Thu, Sep 21, 2023 10:44 PM
By ELAINE KURTENBACH, AP Business Writer
Asian shares were mixed on Friday after another slump on Wall Street driven by expectations that U.S. interest rates will stay high well into next year.
Hong Kong and Shanghai advanced while Tokyo, Seoul and Sydney declined. U.S. futures edged higher and oil prices rose.
Japan’s central bank kept its benchmark interest rate at minus 0.1%, as expected, but pledged flexibility in its policies.
“Japan's economy is likely to continue recovering moderately for the time being, supported by factors such as the materialization of pent-up demand” after the pandemic, the Bank of Japan said in a policy statement.
It forecast that even though inflation has surpassed its 2% target, it is likely to subside. That suggests the central bank is still wary of falling back into deflation, or chronically falling prices that can sap economic growth.
Tokyo's Nikkei 225 fell 0.9% to 32,287.46. In Seoul, the Kospi shed 0.4% to 2,506.05.

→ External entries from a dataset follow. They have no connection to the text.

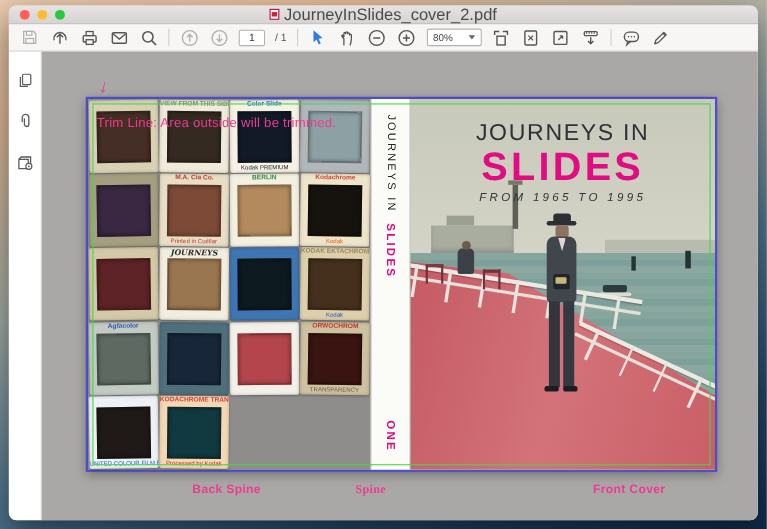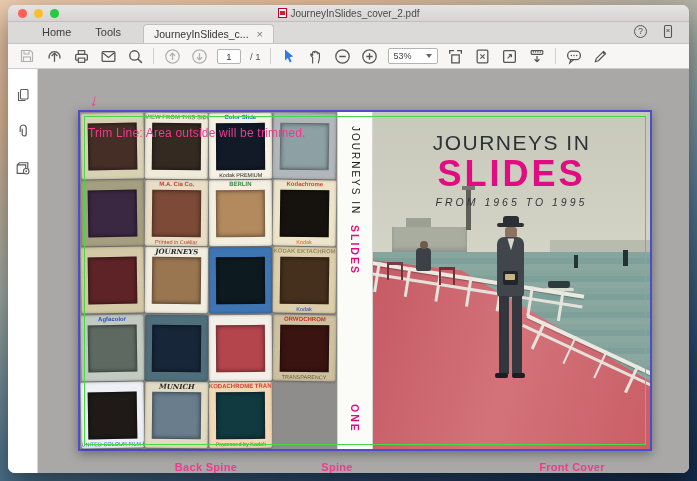--- a/index.html
+++ b/index.html
@@ -15,7 +15,7 @@
               border-bottom:1px solid #c2c0bf; display:flex; align-items:center; position:relative; }
   .lights { display:flex; gap:7px; margin-left:10px; }
   .light { width:9px; height:9px; border-radius:50%; }
-  .titlebar-title { position:absolute; left:0; right:0; text-align:center; font-size:10px; color:#4a4a4a;
+  .titlebar-title { position:absolute; left:0; right:0; text-align:center; font-size:15px; color:#4a4a4a;
                     display:flex; justify-content:center; align-items:center; gap:4px; pointer-events:none; }
   .pdficon { width:9px; height:10px; background:#fff; border:1px solid #b03; position:relative; display:inline-block; }
   .pdficon::after { content:""; position:absolute; left:1px; top:2px; width:5px; height:4px; background:#c9252b; }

Hong Kong's Hang Seng gained 0.7% to 17,773.42 and the Shanghai Composite index climbed 0.6% to 3,102.10.
Australia's S&P/ASX 200 sank 0.8% to 7,009.40 even as the government reported a $14.2 billion budget surplus for the last fiscal year. It was the first time the nation’s books were balanced in 15 years, with officials citing low unemployment and high prices for the country’s commodities, including iron ore, coal and gas.
On Thursday, Wall Street fell sharply in an ugly day for stocks worldwide.

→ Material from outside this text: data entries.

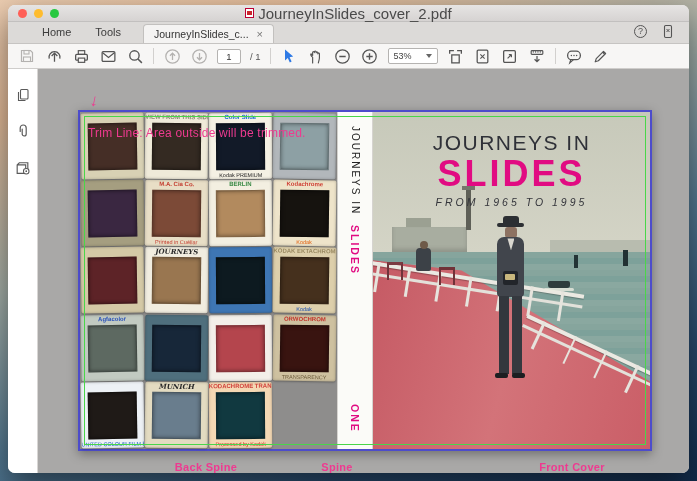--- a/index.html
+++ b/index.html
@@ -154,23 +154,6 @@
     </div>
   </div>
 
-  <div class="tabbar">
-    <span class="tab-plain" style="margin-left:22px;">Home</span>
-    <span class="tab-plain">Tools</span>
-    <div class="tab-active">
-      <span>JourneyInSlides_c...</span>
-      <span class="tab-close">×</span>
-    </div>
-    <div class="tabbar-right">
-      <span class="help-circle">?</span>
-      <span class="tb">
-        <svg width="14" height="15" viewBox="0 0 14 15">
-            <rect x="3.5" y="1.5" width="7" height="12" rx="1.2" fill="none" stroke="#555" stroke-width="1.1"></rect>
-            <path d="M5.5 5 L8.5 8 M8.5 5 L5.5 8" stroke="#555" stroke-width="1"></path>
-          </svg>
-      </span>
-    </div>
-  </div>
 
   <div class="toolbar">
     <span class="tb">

The S&P 500 lost 1.6% for its worst day since March, closing at 4,330.00. That followed a drop of 0.9% from Wednesday after the Federal Reserve indicated it may cut interest rates next year by just half of what it had earlier predicted. The Fed has already hiked its main interest rate to levels unseen since 2001, which helps slow inflation but at the cost of hurting investment prices.
The Dow Jones Industrial Average dropped 1.1% to 34,070.42, and the Nasdaq composite lost 1.8% to 13,223.98.
High-growth stocks are typically among the hardest hit by high rates, and Big Tech stocks took the brunt of the pain for a second straight day. Amazon fell 4.4%, Nvidia dropped 2.9% and Telsa lost 2.6%.
Cisco Systems also took a hit after it said it would buy Splunk, a cybersecurity company, for roughly $28 billion in cash. Cisco fell 3.9%, while Splunk jumped 20.8%.
On the winning side of Wall Street, FedEx rose 4.5% after it reported stronger profit for the latest quarter than analysts expected.
Stock prices tend to fall when rates rise because stocks are riskier investments. Why chance their big swings when Treasurys are paying higher interest.
A 10-year Treasury is offering a yield of 4.48%, up from 4.40% late Wednesday and from only 0.50% three years ago. It’s near its highest level since 2007.
The two-year Treasury yield, meanwhile, wavered following some mixed reports on the economy. It slipped to 5.14% from 5.17% late Wednesday after climbing earlier in the morning.
One report showed fewer U.S. workers applied for unemployment benefits last week than expected. It was the lowest number since January.
A solid labor market helps calm worries about a possible recession. But it may also give U.S. households fuel to keep spending, which could keep upward pressure on inflation. That in turn could give the Fed more reason to keep rates higher for longer.
However, a separate report showed manufacturing in the mid-Atlantic region is contracting by much more than expected. A third report showed sales of previously occupied U.S. homes were weaker last month than economists expected.
Manufacturing and the housing industry have felt the sting of higher interest rates in particular and have struggled more than the broad job market.
In other trading, U.S. benchmark crude oil gained 59 cents to $90.22 per barrel in electronic trading on the New York Mercantile Exchange. It lost 3 cents on Thursday.
Brent crude oil, the pricing basis for international trading, picked up 49 cents to $93.78 per barrel.
The U.S. dollar rose to 147.72 Japanese yen from 147.58 yen. The euro slipped to $1.0651 from $1.0661.
AP Business Writer Stan Choe contributed.